Если вы удивитесь, что не видите его больше, и побеспокоитесь о нем, метрдотель и все слуги с улыбкой ответят вам, что ему стало лучше и что он, по совету врача, уехал в Италию. А правда в том, что у Смерти в каждой гостинице есть своя потайная лестница.

Чехов, доктор Чехов харкал кровью, но уверял себя и близких, что это: простуда, бронхит, плеврит, просто кашель. Исхудал и мучительно умер от чахотки брат Чехова, умирал от чахотки Левитан... И как ни гнал знаменитый русский беллетрист от себя черную мысль, но доктор в этой личности никогда не спал. И все понимал. И однажды чахоточный Чехов взял в руки новую вещь бесконечно им ценимого Мопассана с тихим, безмятежным, гладким названием «На воде» и прочел:
Розы, розы, повсюду розы! Поистине необходимо это множество роз и цветущих лимонных деревьев, чтобы никогда нельзя было уловить в дуновении ветра ужасный запах, исходящий из комнат, где лежат покойники. Ужасный недуг, не знающий пощады и называемый нынче туберкулезом, недуг, который гложет, жжет и разрушает людей тысячами.

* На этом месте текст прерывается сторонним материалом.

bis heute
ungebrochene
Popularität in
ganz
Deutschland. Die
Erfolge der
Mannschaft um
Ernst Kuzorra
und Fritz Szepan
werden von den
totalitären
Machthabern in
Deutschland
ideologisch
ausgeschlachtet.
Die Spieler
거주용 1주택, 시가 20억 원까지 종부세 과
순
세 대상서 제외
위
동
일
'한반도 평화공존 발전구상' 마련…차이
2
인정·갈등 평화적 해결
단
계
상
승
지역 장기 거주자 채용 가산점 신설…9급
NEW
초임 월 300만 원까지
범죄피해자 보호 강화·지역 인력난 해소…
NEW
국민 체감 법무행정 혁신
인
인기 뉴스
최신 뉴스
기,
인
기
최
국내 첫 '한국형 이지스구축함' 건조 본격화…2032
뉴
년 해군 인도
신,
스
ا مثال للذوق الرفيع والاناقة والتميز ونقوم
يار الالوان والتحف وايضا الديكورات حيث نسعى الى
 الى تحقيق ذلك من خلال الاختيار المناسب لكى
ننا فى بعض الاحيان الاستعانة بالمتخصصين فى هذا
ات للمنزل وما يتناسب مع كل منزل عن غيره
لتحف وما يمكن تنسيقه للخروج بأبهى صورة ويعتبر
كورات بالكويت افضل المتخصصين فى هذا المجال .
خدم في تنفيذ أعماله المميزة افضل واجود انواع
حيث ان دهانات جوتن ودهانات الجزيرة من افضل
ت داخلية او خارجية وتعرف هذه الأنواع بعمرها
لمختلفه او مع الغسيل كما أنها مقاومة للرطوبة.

Когда тебе описывают красные, чайные, белые розы, пейзажи и ароматы южной Франции, Лазурного берега, никак не ждешь, что на тебя налетит локомотив и фраза закончится могилой, твоей могилой. Вот какую книгу Чехов оставил в «Чайке» на крокетной площадке.
...Он умер в гостинице на другом курорте (не во Франции, а в Германии). Баденвейлер — еще один «восхитительный и теплый край» — еще одно «цветущее кладбище аристократической Европы».
Навсегда...
Вам может быть интересно:
- Получил «Грэмми» раньше, чем съел первый в жизни «Биг мак». Интервью с казахским диджеем Imanbek
- Arzamas и «Намедни» Парфенова теперь закроются? Чем опасен новый закон о «просветительской деятельности»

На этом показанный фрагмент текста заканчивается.